(Dataset entries)
——

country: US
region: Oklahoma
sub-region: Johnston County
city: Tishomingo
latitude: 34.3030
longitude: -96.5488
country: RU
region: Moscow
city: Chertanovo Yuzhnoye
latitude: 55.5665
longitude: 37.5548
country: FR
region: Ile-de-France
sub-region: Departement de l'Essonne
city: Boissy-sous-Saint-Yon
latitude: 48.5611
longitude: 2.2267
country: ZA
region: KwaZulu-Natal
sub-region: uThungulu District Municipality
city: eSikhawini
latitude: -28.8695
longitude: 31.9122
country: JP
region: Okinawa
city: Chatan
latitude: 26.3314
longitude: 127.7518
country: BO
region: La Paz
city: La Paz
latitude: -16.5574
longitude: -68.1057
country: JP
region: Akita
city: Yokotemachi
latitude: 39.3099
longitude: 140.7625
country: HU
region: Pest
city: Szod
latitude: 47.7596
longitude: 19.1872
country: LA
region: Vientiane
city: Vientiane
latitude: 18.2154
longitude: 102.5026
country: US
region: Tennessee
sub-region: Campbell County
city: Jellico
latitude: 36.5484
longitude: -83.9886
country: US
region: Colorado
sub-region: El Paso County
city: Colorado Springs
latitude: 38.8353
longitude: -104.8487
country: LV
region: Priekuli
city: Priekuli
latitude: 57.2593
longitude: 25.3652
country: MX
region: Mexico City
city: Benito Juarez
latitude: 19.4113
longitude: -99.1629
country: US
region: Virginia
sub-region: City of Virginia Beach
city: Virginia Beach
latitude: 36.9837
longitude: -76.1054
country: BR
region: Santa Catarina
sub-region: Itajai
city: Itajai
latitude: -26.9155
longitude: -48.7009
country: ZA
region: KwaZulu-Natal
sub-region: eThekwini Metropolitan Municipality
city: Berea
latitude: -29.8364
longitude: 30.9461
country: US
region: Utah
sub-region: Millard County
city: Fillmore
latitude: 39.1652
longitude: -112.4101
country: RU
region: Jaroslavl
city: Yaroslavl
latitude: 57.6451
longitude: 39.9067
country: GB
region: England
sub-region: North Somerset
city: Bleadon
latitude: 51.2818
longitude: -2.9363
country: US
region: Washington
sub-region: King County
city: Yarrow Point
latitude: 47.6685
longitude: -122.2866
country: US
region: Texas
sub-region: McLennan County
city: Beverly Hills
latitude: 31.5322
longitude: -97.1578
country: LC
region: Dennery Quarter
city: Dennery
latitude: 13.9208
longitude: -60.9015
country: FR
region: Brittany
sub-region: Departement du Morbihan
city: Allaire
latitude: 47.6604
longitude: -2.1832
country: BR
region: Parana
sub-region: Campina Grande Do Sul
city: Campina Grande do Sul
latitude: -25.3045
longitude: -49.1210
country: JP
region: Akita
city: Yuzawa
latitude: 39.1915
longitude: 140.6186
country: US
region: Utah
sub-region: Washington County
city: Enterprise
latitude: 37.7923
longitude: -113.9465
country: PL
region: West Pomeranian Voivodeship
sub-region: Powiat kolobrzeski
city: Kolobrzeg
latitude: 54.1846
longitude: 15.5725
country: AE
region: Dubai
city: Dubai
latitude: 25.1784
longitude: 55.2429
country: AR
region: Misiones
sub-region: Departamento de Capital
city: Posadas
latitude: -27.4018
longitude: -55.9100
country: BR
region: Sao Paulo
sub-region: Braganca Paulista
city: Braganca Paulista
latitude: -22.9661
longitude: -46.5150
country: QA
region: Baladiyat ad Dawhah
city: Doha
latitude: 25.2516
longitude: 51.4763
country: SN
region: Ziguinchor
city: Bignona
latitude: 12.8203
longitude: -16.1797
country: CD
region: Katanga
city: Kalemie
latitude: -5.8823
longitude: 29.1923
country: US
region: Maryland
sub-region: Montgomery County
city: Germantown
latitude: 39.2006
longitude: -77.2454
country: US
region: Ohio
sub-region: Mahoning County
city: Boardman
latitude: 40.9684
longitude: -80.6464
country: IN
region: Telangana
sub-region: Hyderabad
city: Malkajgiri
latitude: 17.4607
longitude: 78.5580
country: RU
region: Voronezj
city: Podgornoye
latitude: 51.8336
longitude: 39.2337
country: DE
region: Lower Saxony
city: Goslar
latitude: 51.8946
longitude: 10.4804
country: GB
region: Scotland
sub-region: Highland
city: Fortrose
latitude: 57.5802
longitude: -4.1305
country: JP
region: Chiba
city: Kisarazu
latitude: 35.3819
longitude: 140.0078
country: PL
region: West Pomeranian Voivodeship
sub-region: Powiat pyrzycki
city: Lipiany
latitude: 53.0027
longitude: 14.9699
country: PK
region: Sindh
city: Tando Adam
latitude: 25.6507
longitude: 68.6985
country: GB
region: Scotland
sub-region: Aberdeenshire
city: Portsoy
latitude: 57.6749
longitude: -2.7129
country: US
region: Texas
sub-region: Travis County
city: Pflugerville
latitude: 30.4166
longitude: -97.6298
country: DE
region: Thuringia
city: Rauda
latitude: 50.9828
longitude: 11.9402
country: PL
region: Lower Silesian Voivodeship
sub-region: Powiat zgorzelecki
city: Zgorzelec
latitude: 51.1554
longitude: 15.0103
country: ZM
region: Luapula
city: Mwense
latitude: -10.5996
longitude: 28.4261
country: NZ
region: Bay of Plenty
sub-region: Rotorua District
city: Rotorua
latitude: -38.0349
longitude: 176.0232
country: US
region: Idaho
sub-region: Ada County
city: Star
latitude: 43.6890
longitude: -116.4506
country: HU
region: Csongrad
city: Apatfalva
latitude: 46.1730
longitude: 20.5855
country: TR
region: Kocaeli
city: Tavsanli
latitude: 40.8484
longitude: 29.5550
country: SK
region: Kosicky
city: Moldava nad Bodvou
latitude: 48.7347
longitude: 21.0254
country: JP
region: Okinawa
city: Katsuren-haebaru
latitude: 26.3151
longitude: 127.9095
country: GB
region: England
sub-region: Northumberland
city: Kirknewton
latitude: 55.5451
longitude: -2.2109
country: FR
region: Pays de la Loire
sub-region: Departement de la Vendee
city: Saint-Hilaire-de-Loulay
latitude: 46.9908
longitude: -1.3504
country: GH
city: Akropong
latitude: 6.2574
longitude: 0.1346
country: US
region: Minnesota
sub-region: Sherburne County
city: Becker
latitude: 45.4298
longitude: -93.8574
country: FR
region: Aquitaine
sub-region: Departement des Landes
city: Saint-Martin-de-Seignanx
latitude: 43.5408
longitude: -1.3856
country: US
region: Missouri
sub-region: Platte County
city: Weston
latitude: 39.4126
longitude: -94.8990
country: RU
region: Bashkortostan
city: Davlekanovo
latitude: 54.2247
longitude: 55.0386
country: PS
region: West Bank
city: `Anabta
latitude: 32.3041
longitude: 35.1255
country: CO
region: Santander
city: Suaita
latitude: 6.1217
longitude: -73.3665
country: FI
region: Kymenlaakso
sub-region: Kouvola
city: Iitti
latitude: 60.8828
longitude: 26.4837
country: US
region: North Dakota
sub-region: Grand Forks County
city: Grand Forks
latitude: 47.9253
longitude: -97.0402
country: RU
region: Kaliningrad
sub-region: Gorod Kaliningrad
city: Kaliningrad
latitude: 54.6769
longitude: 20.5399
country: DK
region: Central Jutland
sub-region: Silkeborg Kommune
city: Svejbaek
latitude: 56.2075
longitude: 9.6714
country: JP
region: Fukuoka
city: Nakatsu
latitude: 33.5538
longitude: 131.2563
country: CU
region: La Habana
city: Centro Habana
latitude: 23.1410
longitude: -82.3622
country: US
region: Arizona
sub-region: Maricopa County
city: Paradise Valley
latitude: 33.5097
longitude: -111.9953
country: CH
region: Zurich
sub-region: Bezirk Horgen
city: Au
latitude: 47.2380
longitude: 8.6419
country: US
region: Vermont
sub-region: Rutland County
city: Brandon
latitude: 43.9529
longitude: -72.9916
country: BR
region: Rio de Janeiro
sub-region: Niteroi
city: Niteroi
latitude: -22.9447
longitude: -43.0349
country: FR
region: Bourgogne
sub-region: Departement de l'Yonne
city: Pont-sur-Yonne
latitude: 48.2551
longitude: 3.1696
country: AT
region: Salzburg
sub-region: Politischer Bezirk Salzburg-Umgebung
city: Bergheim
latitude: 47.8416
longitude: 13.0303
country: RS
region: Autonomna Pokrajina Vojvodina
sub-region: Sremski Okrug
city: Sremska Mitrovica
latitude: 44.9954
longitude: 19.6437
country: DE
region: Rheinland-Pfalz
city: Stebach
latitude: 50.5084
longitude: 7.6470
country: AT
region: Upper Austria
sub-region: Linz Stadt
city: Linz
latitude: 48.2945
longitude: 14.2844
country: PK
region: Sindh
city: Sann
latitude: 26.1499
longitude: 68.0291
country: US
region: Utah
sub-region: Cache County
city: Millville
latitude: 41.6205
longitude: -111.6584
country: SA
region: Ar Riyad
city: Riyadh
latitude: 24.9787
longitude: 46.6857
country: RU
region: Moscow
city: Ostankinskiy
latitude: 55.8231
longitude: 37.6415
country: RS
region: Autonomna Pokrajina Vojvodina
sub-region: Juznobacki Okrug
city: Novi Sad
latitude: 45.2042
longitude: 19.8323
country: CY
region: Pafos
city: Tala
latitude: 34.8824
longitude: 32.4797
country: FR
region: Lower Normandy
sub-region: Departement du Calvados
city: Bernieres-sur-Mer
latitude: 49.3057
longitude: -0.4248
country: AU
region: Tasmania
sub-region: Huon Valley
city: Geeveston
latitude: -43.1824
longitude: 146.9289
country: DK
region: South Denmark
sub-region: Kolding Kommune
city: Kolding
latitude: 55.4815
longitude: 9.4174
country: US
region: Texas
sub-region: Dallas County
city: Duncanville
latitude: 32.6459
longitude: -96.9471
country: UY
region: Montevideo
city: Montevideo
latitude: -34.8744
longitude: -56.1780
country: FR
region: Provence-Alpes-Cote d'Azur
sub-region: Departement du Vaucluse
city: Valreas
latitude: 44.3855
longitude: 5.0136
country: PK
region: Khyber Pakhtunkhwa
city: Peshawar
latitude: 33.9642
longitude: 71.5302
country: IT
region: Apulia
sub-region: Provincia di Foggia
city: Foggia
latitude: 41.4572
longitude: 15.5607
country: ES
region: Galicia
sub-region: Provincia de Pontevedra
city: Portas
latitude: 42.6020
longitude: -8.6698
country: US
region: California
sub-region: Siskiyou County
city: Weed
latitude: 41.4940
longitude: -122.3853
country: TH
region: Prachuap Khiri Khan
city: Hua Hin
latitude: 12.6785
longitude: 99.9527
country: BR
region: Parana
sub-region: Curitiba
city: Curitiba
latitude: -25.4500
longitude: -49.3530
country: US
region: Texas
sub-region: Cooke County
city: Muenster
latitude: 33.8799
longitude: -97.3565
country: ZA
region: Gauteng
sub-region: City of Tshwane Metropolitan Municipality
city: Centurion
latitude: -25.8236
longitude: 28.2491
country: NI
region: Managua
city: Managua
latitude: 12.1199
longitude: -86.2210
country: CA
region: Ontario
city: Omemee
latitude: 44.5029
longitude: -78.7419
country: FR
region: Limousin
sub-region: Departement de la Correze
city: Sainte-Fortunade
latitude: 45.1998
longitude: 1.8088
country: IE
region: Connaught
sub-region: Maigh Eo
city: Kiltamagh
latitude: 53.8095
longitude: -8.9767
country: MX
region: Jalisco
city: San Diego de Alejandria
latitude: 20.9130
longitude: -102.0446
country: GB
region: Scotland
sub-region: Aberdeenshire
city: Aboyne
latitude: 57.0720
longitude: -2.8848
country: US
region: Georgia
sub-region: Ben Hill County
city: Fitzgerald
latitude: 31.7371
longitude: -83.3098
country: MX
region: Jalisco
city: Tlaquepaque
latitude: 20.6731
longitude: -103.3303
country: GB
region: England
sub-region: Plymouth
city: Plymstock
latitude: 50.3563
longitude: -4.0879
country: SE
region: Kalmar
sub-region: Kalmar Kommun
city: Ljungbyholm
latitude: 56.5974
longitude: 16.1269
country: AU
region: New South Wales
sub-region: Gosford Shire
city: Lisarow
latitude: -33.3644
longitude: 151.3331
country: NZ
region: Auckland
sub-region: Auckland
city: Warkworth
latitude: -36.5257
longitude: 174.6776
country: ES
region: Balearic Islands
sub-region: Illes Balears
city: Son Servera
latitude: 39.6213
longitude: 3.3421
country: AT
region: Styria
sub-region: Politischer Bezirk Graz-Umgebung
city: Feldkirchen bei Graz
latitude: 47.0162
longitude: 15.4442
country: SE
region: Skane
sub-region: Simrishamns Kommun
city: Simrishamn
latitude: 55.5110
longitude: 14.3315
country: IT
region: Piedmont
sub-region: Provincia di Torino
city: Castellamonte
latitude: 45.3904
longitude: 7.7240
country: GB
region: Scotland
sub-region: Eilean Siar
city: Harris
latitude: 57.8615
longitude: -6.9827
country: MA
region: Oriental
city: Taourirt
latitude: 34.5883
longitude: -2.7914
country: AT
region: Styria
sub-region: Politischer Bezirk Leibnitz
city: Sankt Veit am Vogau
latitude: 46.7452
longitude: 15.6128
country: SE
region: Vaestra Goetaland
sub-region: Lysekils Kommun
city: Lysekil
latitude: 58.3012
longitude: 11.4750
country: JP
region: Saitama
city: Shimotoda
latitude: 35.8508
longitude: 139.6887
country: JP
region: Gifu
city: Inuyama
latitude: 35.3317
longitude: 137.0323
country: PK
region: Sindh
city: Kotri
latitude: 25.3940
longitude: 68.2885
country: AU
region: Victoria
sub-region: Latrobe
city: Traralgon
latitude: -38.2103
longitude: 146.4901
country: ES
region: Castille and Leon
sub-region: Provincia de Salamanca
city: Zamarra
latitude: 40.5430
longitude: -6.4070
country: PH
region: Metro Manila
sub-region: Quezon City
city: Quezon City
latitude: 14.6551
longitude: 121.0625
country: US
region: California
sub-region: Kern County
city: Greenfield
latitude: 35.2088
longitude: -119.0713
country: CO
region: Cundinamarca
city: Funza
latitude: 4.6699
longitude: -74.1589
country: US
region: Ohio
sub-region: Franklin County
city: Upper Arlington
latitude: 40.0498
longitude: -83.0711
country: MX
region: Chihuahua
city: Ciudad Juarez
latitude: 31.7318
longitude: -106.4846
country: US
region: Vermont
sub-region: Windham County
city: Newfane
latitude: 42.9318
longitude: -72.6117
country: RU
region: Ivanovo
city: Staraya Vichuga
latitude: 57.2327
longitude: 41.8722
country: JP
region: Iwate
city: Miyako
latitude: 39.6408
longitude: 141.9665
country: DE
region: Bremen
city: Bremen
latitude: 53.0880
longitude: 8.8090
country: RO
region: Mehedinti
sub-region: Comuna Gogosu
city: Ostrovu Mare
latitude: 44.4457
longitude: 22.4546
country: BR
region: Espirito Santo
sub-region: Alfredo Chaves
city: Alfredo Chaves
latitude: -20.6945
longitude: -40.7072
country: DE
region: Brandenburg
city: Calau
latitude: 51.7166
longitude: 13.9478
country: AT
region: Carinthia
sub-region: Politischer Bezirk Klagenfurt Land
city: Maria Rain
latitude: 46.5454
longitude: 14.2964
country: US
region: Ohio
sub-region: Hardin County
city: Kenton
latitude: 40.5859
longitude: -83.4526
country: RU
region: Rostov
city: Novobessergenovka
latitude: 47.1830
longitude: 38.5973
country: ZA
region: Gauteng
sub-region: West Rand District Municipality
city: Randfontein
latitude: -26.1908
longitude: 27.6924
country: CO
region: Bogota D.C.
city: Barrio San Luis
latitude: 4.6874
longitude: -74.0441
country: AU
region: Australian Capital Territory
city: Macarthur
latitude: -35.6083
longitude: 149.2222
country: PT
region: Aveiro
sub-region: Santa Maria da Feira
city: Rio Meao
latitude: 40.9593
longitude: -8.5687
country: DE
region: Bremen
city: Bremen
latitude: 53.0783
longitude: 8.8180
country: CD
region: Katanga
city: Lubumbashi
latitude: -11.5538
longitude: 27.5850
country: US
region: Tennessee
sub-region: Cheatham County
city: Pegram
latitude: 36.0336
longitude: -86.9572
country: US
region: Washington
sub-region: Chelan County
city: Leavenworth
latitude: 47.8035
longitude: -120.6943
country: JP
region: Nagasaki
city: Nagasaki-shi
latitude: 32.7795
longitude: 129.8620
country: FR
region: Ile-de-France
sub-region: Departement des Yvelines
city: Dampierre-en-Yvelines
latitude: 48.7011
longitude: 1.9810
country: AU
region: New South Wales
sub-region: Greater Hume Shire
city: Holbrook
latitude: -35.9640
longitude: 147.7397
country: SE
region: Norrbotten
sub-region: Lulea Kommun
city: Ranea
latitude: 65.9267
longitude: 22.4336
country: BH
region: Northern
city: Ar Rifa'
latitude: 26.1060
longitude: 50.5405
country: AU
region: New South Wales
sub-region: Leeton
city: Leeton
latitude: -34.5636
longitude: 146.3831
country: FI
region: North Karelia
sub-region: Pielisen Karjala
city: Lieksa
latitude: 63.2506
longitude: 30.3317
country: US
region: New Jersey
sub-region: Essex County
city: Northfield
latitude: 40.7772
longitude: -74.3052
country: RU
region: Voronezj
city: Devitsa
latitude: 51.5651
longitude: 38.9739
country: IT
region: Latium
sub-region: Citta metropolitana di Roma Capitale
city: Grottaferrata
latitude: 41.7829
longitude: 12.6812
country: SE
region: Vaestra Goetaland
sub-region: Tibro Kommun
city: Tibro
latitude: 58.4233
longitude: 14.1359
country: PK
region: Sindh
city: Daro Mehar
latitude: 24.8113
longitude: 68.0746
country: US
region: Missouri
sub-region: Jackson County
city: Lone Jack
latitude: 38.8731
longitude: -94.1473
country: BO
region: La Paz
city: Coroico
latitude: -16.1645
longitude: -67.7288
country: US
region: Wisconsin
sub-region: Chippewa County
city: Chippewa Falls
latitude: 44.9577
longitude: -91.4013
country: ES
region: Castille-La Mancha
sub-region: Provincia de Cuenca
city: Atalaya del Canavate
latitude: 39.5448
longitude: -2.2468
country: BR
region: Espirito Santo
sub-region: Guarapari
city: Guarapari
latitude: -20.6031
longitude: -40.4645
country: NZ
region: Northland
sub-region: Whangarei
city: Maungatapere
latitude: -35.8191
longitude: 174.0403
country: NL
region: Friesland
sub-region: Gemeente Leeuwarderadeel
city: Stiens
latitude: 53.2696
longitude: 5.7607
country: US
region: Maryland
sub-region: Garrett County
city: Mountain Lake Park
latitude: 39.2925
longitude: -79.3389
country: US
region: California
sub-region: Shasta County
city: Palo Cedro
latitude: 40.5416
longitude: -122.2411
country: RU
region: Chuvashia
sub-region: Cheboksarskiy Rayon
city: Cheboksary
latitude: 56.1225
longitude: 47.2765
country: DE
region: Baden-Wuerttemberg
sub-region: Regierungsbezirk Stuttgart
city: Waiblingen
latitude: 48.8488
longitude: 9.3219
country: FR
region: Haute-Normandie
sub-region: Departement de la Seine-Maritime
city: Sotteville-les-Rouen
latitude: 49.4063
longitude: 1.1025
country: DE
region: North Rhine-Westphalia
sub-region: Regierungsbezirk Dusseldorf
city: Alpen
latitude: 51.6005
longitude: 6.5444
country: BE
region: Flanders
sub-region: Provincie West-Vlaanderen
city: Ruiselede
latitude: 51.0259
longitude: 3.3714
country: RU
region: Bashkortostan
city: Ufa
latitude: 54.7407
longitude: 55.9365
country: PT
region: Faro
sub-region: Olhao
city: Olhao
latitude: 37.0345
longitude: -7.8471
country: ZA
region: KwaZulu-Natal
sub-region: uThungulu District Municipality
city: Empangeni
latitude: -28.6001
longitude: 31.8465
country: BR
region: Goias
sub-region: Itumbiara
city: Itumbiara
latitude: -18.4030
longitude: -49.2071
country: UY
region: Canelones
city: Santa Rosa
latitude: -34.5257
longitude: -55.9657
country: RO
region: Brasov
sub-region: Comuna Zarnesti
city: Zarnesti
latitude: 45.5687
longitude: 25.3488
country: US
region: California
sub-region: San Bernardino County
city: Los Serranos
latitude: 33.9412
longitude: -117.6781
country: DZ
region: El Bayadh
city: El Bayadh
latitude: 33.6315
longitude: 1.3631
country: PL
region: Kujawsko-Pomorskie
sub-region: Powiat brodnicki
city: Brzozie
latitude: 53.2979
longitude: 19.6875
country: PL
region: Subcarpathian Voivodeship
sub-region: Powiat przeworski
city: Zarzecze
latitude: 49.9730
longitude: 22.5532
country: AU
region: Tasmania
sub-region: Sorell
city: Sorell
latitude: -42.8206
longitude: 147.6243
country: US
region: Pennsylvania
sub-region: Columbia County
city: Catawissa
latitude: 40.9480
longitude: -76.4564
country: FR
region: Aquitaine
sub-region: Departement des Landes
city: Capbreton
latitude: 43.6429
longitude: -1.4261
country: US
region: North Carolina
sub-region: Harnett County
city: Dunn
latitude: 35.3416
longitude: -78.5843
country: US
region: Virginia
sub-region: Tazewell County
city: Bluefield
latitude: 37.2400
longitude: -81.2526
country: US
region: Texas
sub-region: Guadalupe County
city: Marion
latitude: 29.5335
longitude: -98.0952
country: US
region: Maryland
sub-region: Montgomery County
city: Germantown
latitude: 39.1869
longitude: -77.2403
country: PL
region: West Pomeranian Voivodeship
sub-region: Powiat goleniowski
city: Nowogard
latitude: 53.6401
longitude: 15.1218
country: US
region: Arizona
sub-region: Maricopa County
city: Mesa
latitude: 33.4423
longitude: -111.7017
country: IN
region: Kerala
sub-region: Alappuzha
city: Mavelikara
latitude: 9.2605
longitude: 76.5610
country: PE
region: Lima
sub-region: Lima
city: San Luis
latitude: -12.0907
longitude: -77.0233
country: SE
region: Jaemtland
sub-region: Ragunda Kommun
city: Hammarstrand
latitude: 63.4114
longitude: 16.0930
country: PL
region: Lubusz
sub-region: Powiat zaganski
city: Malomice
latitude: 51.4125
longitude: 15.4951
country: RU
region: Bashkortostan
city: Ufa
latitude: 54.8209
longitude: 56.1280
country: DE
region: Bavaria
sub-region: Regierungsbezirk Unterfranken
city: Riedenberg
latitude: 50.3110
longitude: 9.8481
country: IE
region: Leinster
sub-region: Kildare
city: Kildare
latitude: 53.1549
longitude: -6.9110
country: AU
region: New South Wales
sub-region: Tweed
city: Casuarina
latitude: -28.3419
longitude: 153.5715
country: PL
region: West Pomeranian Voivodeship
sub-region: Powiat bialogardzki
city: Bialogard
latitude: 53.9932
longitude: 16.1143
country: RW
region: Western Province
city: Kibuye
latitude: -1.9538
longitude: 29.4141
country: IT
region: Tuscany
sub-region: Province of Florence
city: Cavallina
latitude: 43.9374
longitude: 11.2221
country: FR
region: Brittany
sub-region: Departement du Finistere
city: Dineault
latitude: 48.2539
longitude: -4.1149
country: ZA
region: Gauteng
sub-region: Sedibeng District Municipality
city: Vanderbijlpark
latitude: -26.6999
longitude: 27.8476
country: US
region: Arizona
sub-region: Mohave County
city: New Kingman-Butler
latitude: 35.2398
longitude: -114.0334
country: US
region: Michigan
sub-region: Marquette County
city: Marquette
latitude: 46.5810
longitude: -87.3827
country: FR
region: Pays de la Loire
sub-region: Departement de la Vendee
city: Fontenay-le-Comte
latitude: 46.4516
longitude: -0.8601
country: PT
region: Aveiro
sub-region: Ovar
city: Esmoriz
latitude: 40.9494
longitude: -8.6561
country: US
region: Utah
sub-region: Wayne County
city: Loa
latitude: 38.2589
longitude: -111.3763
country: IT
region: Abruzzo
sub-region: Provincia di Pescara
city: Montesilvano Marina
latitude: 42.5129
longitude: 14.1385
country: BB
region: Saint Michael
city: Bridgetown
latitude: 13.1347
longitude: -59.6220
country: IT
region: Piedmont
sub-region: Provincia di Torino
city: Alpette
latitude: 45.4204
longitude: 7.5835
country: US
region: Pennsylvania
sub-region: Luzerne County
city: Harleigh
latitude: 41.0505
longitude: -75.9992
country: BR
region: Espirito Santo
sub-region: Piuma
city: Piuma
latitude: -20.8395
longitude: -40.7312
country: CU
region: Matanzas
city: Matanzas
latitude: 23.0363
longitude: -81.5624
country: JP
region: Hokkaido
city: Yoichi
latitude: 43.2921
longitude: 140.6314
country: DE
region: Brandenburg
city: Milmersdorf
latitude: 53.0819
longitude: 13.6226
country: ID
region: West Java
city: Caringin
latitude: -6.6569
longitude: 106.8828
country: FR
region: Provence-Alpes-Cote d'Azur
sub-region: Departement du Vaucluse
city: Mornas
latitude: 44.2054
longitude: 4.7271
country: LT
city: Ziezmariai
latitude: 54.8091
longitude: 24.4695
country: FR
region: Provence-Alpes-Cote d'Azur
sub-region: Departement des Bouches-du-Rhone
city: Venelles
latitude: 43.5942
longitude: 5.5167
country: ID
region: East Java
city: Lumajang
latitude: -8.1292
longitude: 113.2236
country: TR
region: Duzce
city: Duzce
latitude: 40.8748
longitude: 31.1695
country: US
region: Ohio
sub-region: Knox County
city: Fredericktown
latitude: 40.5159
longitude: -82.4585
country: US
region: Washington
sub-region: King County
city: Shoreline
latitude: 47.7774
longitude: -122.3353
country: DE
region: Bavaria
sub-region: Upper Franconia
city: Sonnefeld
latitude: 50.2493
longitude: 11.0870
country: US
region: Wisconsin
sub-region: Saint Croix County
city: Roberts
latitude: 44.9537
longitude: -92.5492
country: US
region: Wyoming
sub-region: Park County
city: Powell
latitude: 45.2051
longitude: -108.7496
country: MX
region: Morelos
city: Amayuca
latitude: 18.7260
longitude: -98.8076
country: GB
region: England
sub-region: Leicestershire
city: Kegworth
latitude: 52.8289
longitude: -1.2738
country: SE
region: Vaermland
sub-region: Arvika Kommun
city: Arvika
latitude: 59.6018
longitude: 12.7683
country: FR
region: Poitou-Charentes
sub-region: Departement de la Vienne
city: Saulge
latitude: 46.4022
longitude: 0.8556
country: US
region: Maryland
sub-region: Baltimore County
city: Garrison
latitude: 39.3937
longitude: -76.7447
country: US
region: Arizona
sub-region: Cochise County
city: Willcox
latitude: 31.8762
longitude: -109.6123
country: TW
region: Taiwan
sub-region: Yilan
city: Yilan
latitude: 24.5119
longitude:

——

Brief. Could you recast the lines from the start of the items through the line containing "sub-region: Departement de l'Essonne" as a numbered list, leaving out any blank lines?

Solution to this task.
1. country: US
2. region: Oklahoma
3. sub-region: Johnston County
4. city: Tishomingo
5. latitude: 34.3030
6. longitude: -96.5488
7. country: RU
8. region: Moscow
9. city: Chertanovo Yuzhnoye
10. latitude: 55.5665
11. longitude: 37.5548
12. country: FR
13. region: Ile-de-France
14. sub-region: Departement de l'Essonne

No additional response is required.